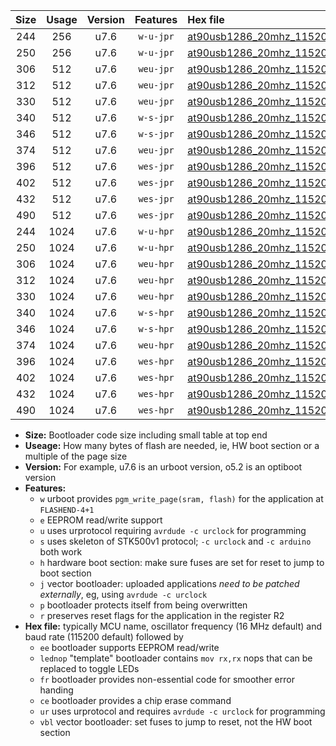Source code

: |Size|Usage|Version|Features|Hex file|
|:-:|:-:|:-:|:-:|:--|
|244|256|u7.6|`w-u-jpr`|[at90usb1286_20mhz_115200bps_ur_vbl.hex](https://raw.githubusercontent.com/stefanrueger/urboot/main//at90usb1286_20mhz_115200bps_ur_vbl.hex)|
|250|256|u7.6|`w-u-jpr`|[at90usb1286_20mhz_115200bps_lednop_ur_vbl.hex](https://raw.githubusercontent.com/stefanrueger/urboot/main//at90usb1286_20mhz_115200bps_lednop_ur_vbl.hex)|
|306|512|u7.6|`weu-jpr`|[at90usb1286_20mhz_115200bps_ee_ur_vbl.hex](https://raw.githubusercontent.com/stefanrueger/urboot/main//at90usb1286_20mhz_115200bps_ee_ur_vbl.hex)|
|312|512|u7.6|`weu-jpr`|[at90usb1286_20mhz_115200bps_ee_lednop_ur_vbl.hex](https://raw.githubusercontent.com/stefanrueger/urboot/main//at90usb1286_20mhz_115200bps_ee_lednop_ur_vbl.hex)|
|330|512|u7.6|`weu-jpr`|[at90usb1286_20mhz_115200bps_ee_lednop_fr_ur_vbl.hex](https://raw.githubusercontent.com/stefanrueger/urboot/main//at90usb1286_20mhz_115200bps_ee_lednop_fr_ur_vbl.hex)|
|340|512|u7.6|`w-s-jpr`|[at90usb1286_20mhz_115200bps_vbl.hex](https://raw.githubusercontent.com/stefanrueger/urboot/main//at90usb1286_20mhz_115200bps_vbl.hex)|
|346|512|u7.6|`w-s-jpr`|[at90usb1286_20mhz_115200bps_lednop_vbl.hex](https://raw.githubusercontent.com/stefanrueger/urboot/main//at90usb1286_20mhz_115200bps_lednop_vbl.hex)|
|374|512|u7.6|`weu-jpr`|[at90usb1286_20mhz_115200bps_ee_lednop_fr_ce_ur_vbl.hex](https://raw.githubusercontent.com/stefanrueger/urboot/main//at90usb1286_20mhz_115200bps_ee_lednop_fr_ce_ur_vbl.hex)|
|396|512|u7.6|`wes-jpr`|[at90usb1286_20mhz_115200bps_ee_vbl.hex](https://raw.githubusercontent.com/stefanrueger/urboot/main//at90usb1286_20mhz_115200bps_ee_vbl.hex)|
|402|512|u7.6|`wes-jpr`|[at90usb1286_20mhz_115200bps_ee_lednop_vbl.hex](https://raw.githubusercontent.com/stefanrueger/urboot/main//at90usb1286_20mhz_115200bps_ee_lednop_vbl.hex)|
|432|512|u7.6|`wes-jpr`|[at90usb1286_20mhz_115200bps_ee_lednop_fr_vbl.hex](https://raw.githubusercontent.com/stefanrueger/urboot/main//at90usb1286_20mhz_115200bps_ee_lednop_fr_vbl.hex)|
|490|512|u7.6|`wes-jpr`|[at90usb1286_20mhz_115200bps_ee_lednop_fr_ce_vbl.hex](https://raw.githubusercontent.com/stefanrueger/urboot/main//at90usb1286_20mhz_115200bps_ee_lednop_fr_ce_vbl.hex)|
|244|1024|u7.6|`w-u-hpr`|[at90usb1286_20mhz_115200bps_ur.hex](https://raw.githubusercontent.com/stefanrueger/urboot/main//at90usb1286_20mhz_115200bps_ur.hex)|
|250|1024|u7.6|`w-u-hpr`|[at90usb1286_20mhz_115200bps_lednop_ur.hex](https://raw.githubusercontent.com/stefanrueger/urboot/main//at90usb1286_20mhz_115200bps_lednop_ur.hex)|
|306|1024|u7.6|`weu-hpr`|[at90usb1286_20mhz_115200bps_ee_ur.hex](https://raw.githubusercontent.com/stefanrueger/urboot/main//at90usb1286_20mhz_115200bps_ee_ur.hex)|
|312|1024|u7.6|`weu-hpr`|[at90usb1286_20mhz_115200bps_ee_lednop_ur.hex](https://raw.githubusercontent.com/stefanrueger/urboot/main//at90usb1286_20mhz_115200bps_ee_lednop_ur.hex)|
|330|1024|u7.6|`weu-hpr`|[at90usb1286_20mhz_115200bps_ee_lednop_fr_ur.hex](https://raw.githubusercontent.com/stefanrueger/urboot/main//at90usb1286_20mhz_115200bps_ee_lednop_fr_ur.hex)|
|340|1024|u7.6|`w-s-hpr`|[at90usb1286_20mhz_115200bps.hex](https://raw.githubusercontent.com/stefanrueger/urboot/main//at90usb1286_20mhz_115200bps.hex)|
|346|1024|u7.6|`w-s-hpr`|[at90usb1286_20mhz_115200bps_lednop.hex](https://raw.githubusercontent.com/stefanrueger/urboot/main//at90usb1286_20mhz_115200bps_lednop.hex)|
|374|1024|u7.6|`weu-hpr`|[at90usb1286_20mhz_115200bps_ee_lednop_fr_ce_ur.hex](https://raw.githubusercontent.com/stefanrueger/urboot/main//at90usb1286_20mhz_115200bps_ee_lednop_fr_ce_ur.hex)|
|396|1024|u7.6|`wes-hpr`|[at90usb1286_20mhz_115200bps_ee.hex](https://raw.githubusercontent.com/stefanrueger/urboot/main//at90usb1286_20mhz_115200bps_ee.hex)|
|402|1024|u7.6|`wes-hpr`|[at90usb1286_20mhz_115200bps_ee_lednop.hex](https://raw.githubusercontent.com/stefanrueger/urboot/main//at90usb1286_20mhz_115200bps_ee_lednop.hex)|
|432|1024|u7.6|`wes-hpr`|[at90usb1286_20mhz_115200bps_ee_lednop_fr.hex](https://raw.githubusercontent.com/stefanrueger/urboot/main//at90usb1286_20mhz_115200bps_ee_lednop_fr.hex)|
|490|1024|u7.6|`wes-hpr`|[at90usb1286_20mhz_115200bps_ee_lednop_fr_ce.hex](https://raw.githubusercontent.com/stefanrueger/urboot/main//at90usb1286_20mhz_115200bps_ee_lednop_fr_ce.hex)|

- **Size:** Bootloader code size including small table at top end
- **Useage:** How many bytes of flash are needed, ie, HW boot section or a multiple of the page size
- **Version:** For example, u7.6 is an urboot version, o5.2 is an optiboot version
- **Features:**
  + `w` urboot provides `pgm_write_page(sram, flash)` for the application at `FLASHEND-4+1`
  + `e` EEPROM read/write support
  + `u` uses urprotocol requiring `avrdude -c urclock` for programming
  + `s` uses skeleton of STK500v1 protocol; `-c urclock` and `-c arduino` both work
  + `h` hardware boot section: make sure fuses are set for reset to jump to boot section
  + `j` vector bootloader: uploaded applications *need to be patched externally*, eg, using `avrdude -c urclock`
  + `p` bootloader protects itself from being overwritten
  + `r` preserves reset flags for the application in the register R2
- **Hex file:** typically MCU name, oscillator frequency (16 MHz default) and baud rate (115200 default) followed by
  + `ee` bootloader supports EEPROM read/write
  + `lednop` "template" bootloader contains `mov rx,rx` nops that can be replaced to toggle LEDs
  + `fr` bootloader provides non-essential code for smoother error handing
  + `ce` bootloader provides a chip erase command
  + `ur` uses urprotocol and requires `avrdude -c urclock` for programming
  + `vbl` vector bootloader: set fuses to jump to reset, not the HW boot section
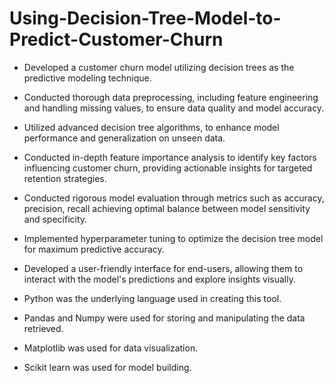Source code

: # Using-Decision-Tree-Model-to-Predict-Customer-Churn
- Developed a customer churn model utilizing decision trees as the predictive modeling technique.<br/>
- Conducted thorough data preprocessing, including feature engineering and handling missing values, to ensure data quality and model accuracy.<br/>
- Utilized advanced decision tree algorithms, to enhance model performance and generalization on unseen data.<br/>
- Conducted in-depth feature importance analysis to identify key factors influencing customer churn, providing actionable insights for targeted retention strategies.<br/>
- Conducted rigorous model evaluation through metrics such as accuracy, precision, recall achieving optimal balance between model sensitivity and specificity.<br/>
- Implemented hyperparameter tuning to optimize the decision tree model for maximum predictive accuracy.<br/>
- Developed a user-friendly interface for end-users, allowing them to interact with the model's predictions and explore insights visually.<br/>

- Python was the underlying language used in creating this tool.
- Pandas and Numpy were used for storing and manipulating the data retrieved.
- Matplotlib was used for data visualization.
- Scikit learn was used for model building.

**Problem to work on**
Reproduce everything from the line that contains "- Python was" down to the end of the records, substituting "model training" for "model building" and changing nothing else.

**Answer for this exercise**
- Python was the underlying language used in creating this tool.
- Pandas and Numpy were used for storing and manipulating the data retrieved.
- Matplotlib was used for data visualization.
- Scikit learn was used for model training.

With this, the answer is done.